あなたは今、生まれて確かにこの世界に存在していますが、すこし時期がずれていたら、もしかすると「生まれている」ということさえなかったかもしれません。
あなたは生まれているけれど、これからはあなたと同じように誰かが生まれるとは限りません。
私は、戦後の第二次ベビーブームという時代に生まれました。なので、簡単に言えば、「タメ」「同い年」である同級生がたくさんいた、ということです。
私の父や母は、第一次ベビーブームという時代に生まれています。なので、私たちよりもっと多くの同級生がいた、ということになります。
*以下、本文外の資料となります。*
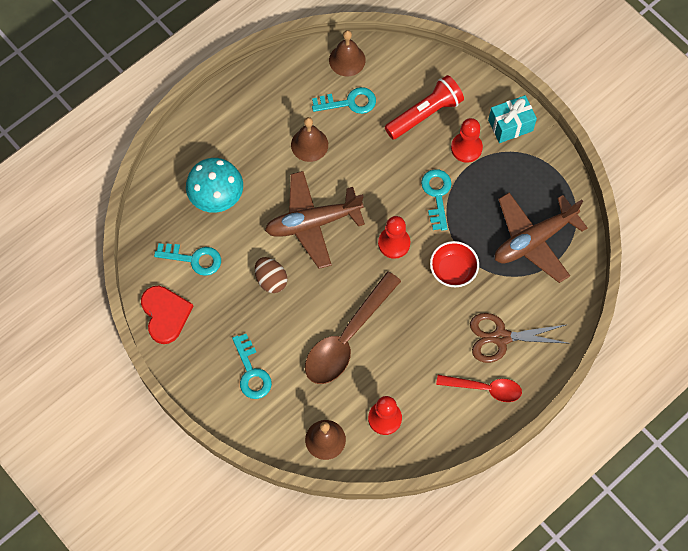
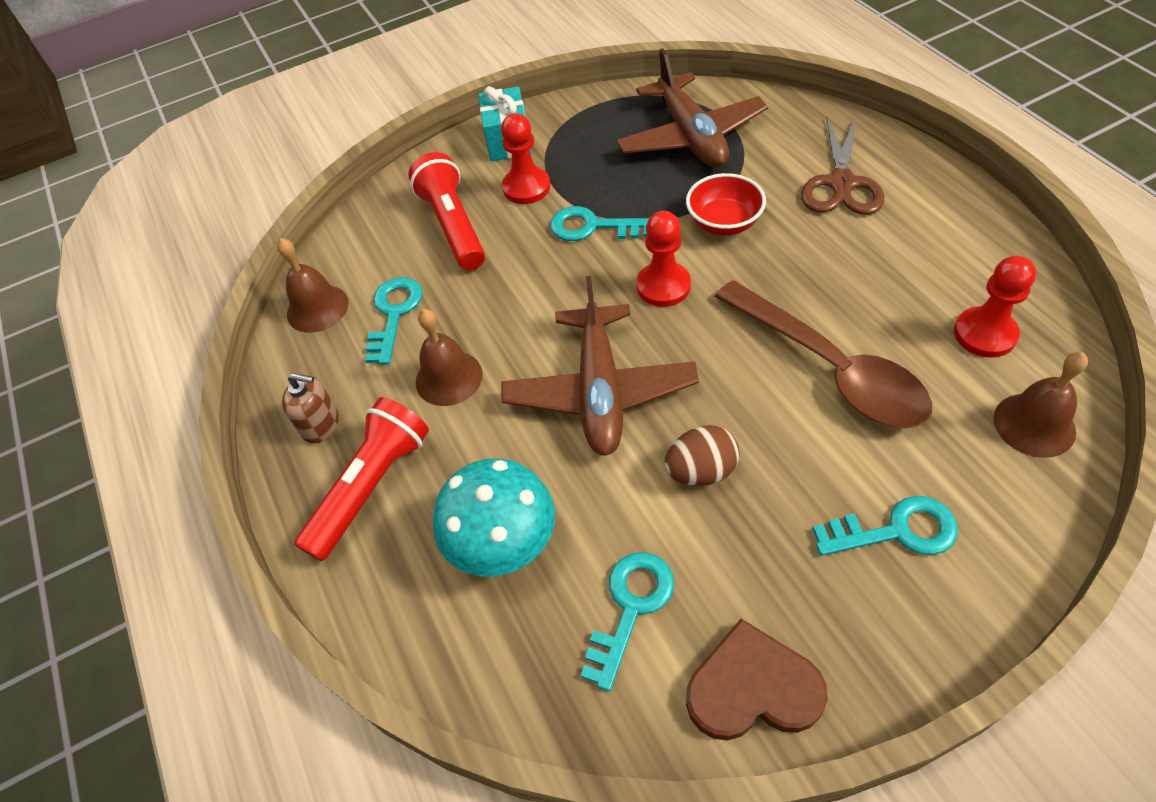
camera: 70 degrees left, 15 degrees down
red heart [141,286,194,344] -> brown heart [686,619,828,740]
red spoon [436,375,522,402] -> none
none -> brown soap dispenser [282,373,339,443]
none -> red flashlight [294,397,429,561]

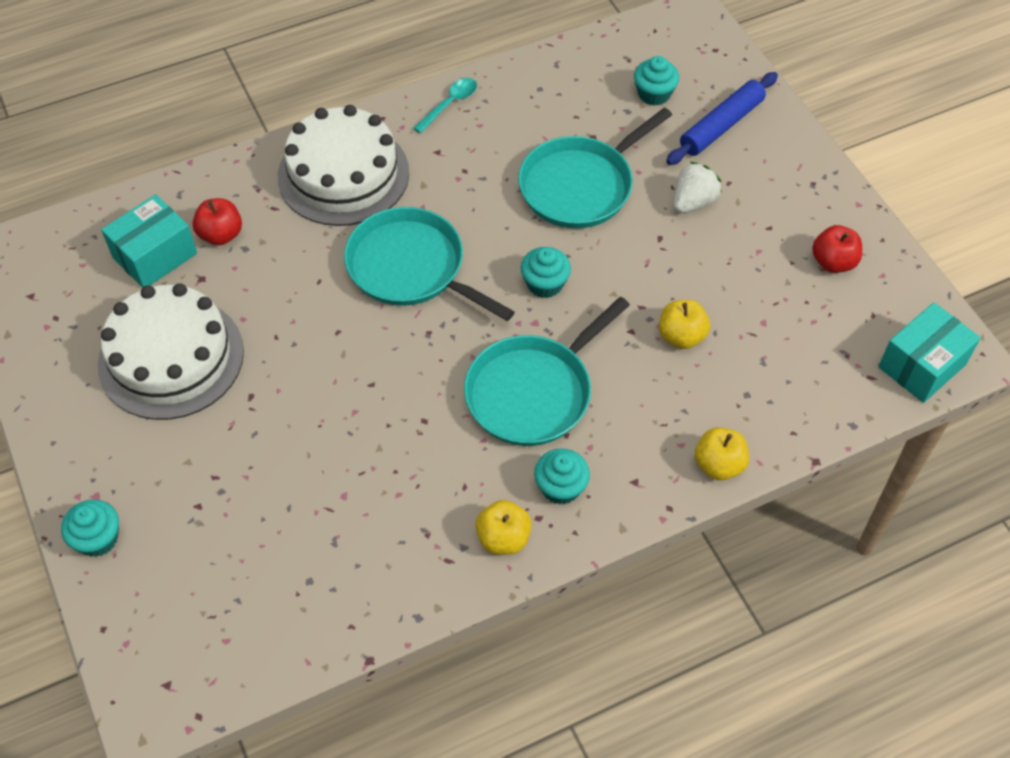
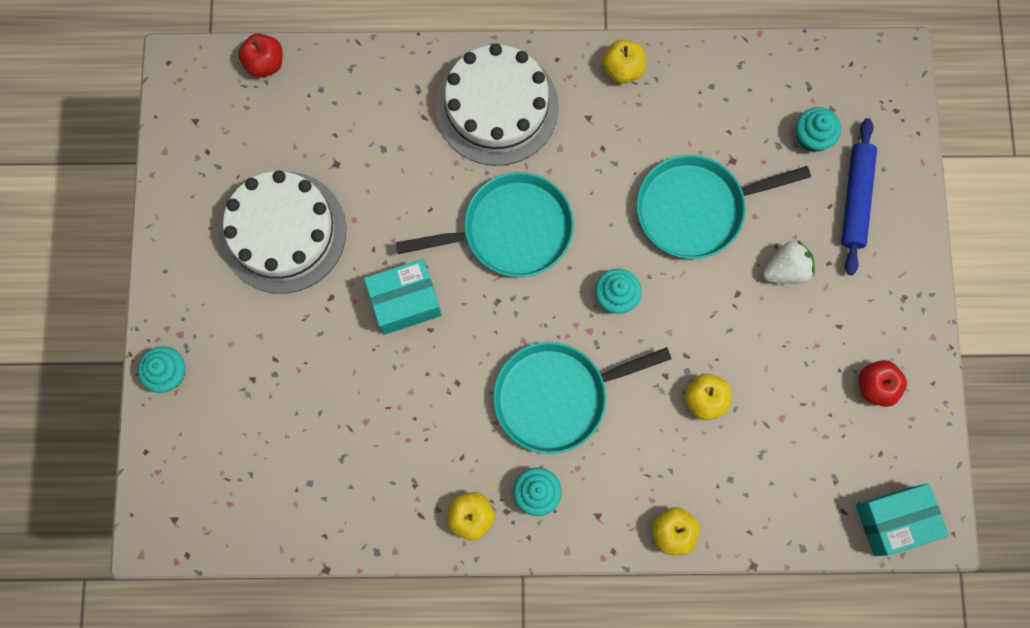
camera: 25 degrees right, 20 degrees up
turquoise box [101,194,197,288] -> turquoise box moved to [364,259,442,335]
red apple [193,198,242,245] -> red apple moved to [238,33,283,77]
turquoise pan [344,207,515,321] -> turquoise pan turned 105 degrees clockwise [396,172,574,277]
turquoise spoon [413,78,477,133] -> yellow apple [602,40,646,84]
blue rolling pin [666,72,778,165] -> blue rolling pin turned 60 degrees counterclockwise [841,118,877,275]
(ちなみに、第一次ベビーブームの出生数は1949年の269万6638人、第二次ベビーブームの出生数は1973年の209万1983人がピークです)
あなたの年代、今の高校生が生まれた頃の出生数は約102万人です。ということは、あなたの同級生は、私の同級生にくらべて半分しか「生まれてくることができなかった」という考え方をすることもできますね。
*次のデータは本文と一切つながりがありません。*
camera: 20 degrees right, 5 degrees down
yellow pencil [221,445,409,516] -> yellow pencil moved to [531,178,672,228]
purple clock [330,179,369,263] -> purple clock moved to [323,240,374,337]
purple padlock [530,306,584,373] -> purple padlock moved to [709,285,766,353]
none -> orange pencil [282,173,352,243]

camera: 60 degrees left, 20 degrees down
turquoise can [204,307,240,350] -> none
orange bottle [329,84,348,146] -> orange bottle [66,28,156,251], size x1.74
同じことを別の見方で見てみましょう。私のお父さん、お母さんが生まれてきたときは、きょうだいの数が自分も含めて平均で4.5人もいました。
それが、あなたの年代では、きょうだいの数はあなたも含めて約1.3人しかいないことになります。
これが、いわゆる「少子化」ということなのですが、少子化がもっと進めば、(つまりきょうだいの数があなたを含めて1を下回れば)「あなたは生まれてこない」という時代がやってくるということです。
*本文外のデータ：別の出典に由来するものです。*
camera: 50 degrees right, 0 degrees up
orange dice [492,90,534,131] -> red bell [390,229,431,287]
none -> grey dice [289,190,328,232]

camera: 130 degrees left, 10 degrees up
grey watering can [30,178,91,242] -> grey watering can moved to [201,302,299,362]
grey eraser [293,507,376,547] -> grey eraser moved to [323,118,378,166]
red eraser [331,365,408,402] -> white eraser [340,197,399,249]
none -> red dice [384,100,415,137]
そうなると、このお話もこの段階でジ・エンドですね。生まれてこない人に、この文章は読めません。残念。
冗談のように書いていますが、これは真面目な話です。私のお父さんとお母さんは、結婚して私を生みました。私も結婚してこどもを授かりましたが、今の男性の生涯未婚率は20%です。
つまり、あなたが結婚する確率は5分の4であり、あなたの同級生のうち5人に1人は結婚しないので子孫が生まれない、ということになるわけです。
あなたはなんとか生まれてきましたが、あなたの子孫が続く保証はない、ということです。
とりあえず、「お、僕が私が生まれてきたのは、どちらかと言えばラッキーだったのかな」くらいに思ってくれれば、まずはOKです。
ちなみに、この文章を読んでいる人たちの中には「自分は生まれてこないほうが良かった」と感じている人がいるかもしれません。
そういう人は、「この国に、今生まれてこないほうが良かった」のと、もしかしたら「貧しい国や戦争状態の国に生まれてきてしまった」のとどちらがマシだったか考えてみてください。
たいていの人は、「内戦状態の国に生まれてしまった」とか「難民キャンプで生まれてしまった」とか、「生まれたけれど数週間で死んだ」とかよりは、ちょっとだけ今のあなたの境遇のほうがマシそうだと思うと思います。
そうです。たぶん、きっとおそらく、今のあなたの境遇は世界の中でもマシなほうなのです。それがどんなに辛い境遇だったとしても。